The username is used in the SSO login workflow. It should be mapped to the field used to populate NameID in the SAML payload.

The username can take two forms:

  • Email-type e.g. The email-type username does not necessarily need to correspond to a live email address. It just needs to resemble an email address. If you want to use email-type usernames, it is important to know that the username’s domain must be claimed to the same directory as the user’s email address. Otherwise user login will fail. For Active Directory, the suggested field to map is userPrincipalName.
  • Non-email e.g. jdoe. An alphanumeric username that may correspond to something like a user’s internal user ID or LAN login name. For this type, the Admin Console still needs to know the domain associated with the username, so the domain must be explicitly mapped using the user_domain_format option. The suggested field to map for Active Directory is sAMAccountName.

Mapping the username separately gives the UST a way to update a user’s email address.

  • The update_user_info option in user-sync-config.tml must be True (or invoke with the --update-user-info CLI option)
  • The username must not change

If those conditions are met, then the UST will keep a user’s email address up-to-date.


If you are syncing users with non-email usernames, the domain must be set or mapped in the user_domain_format field. This may be dynamically mapped to an LDAP attribute if one exists.

user_domain_format: "{domain}"

Or if such an attribute isn’t available then it can be hard-coded.

# set the domain of *all users* to ""
user_domain_format: ""

Note: If user_domain_format is enabled, then the username for all users must be in non-email format.

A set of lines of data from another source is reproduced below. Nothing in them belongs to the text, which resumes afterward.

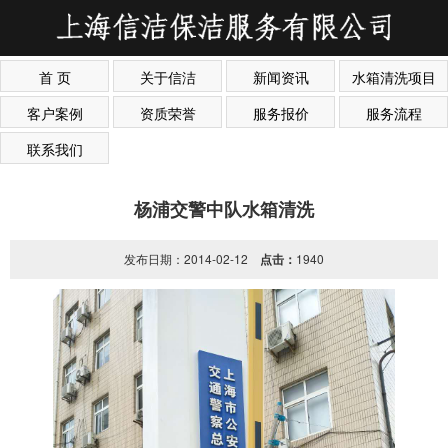
首 页
关于信洁
新闻资讯
水箱清洗项目
客户案例
资质荣誉
服务报价
服务流程
联系我们
杨浦交警中队水箱清洗
发布日期：2014-02-12
点击：
1940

Any user with an email-type username will fail to sync.


A user’s given name (“First Name” in Admin Console nomenclature) can be mapped with user_given_name_format.

The default value is "{givenName}" - the default attribute in Active Directory.


A user’s surname (“Last Name” in Admin Console nomenclature) can be mapped with user_surname_format.

The default value is "{sn}" - the default attribute in Active Directory.


user_country_code_format maps the user’s country code.

The User Management API requires the country code field be a valid ISO-3166-1 alpha-2 code.

The country code is important - it governs key aspects of cloud storage and service availability. It must be set for all users, but assignment may be deferred depending on user type.

  • For adobeID and enterpriseID, the country code can be set to UD to mark the country “undefined”. Users with UD country codes will be prompted to specify their own country code upon login.
  • Country code is required for federatedID users and cannot be set to UD.

By default, the LDAP connector looks at the c field, which is the default country attribute for Active Directory. AD does not place any formatting requirements on this field, so it isn’t uncommon to see users with country fields in different formats such as USA or United States.

There are a few different solutions to this. One possible solution is to hard-code the country value in the user_country_code_format option.

user_country_code_format: US

Note that this will set the same code for every user, overriding anything read from c or the equivalent attribute.

It may be a better option to use the extension config to dynamically normalize the country code.


The user_identity_type_format can be used to dynamically set the identity type. It maps an LDAP attribute to a user’s identity type. If this option is used it will override the user_identity_type option defined in the LDAP connector config (which itself overrides user_identity_type in user-sync-config.yml).

For example, an LDAP system with a theoretical idType attribute that could be set to adobe, enterprise or federated might be used in this manner:

user_identity_type_format: "{idType}ID"

However, this option is not typically used. It’s a better practice to ensure that all users from a given identity source have the same identity type.